The clock is ticking for Algonquin Township officials.
A paragraph in a $40,000 settlement agreement getting the road district out of a public records lawsuit from a downstate watchdog group gave the township board 10 days after its Oct. 10 meeting to audit the payment, according to a copy of the agreement obtained by the Northwest Herald using the Freedom of Information Act.
“In that the Board of Trustees shall refuse to audit the payment referenced in this paragraph, the amount of the settlement shall increase at a rate of $5,000 per month until paid in full,” the settlement reads.
Before township officials can audit the payment to the Edgar County Watchdogs, they must call a special meeting to transfer money into Highway Commissioner Andrew Gasser’s legal fees budget. Paying the bill without doing so would put the road district $4,000 over his $150,000 budget, Supervisor Charles Lutzow said.

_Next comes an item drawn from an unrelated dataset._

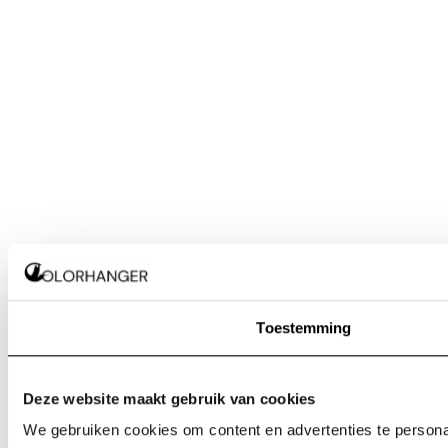
Toestemming
Deze website maakt gebruik van cookies
We gebruiken cookies om content en advertenties te personal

Gasser could not be reached for comment on this story.
Township officials have not yet scheduled a special meeting to sort out Gasser’s legal budget.

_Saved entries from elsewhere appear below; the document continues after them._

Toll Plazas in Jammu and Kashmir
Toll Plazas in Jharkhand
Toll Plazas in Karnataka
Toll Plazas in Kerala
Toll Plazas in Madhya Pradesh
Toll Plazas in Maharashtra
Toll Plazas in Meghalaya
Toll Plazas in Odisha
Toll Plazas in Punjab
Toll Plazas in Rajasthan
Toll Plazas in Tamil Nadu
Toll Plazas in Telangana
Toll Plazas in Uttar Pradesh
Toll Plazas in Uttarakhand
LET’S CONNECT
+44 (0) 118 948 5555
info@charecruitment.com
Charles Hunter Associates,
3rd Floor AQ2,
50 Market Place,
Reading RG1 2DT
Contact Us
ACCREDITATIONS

Road district attorney Robert Hanlon negotiated the settlement deal with Crystal Lake attorney Denise Ambroziak to pay $40,000 to take the road district out of the lawsuit.
Township officials still are tied to the lawsuit. The April complaint alleges the governments did not comply with the Freedom of Information Act on 16 occasions.
If the Edgar County Watchdogs win in court, the township must pay for lawyer’s fees and could face fines up to $5,000 for each FOIA violation.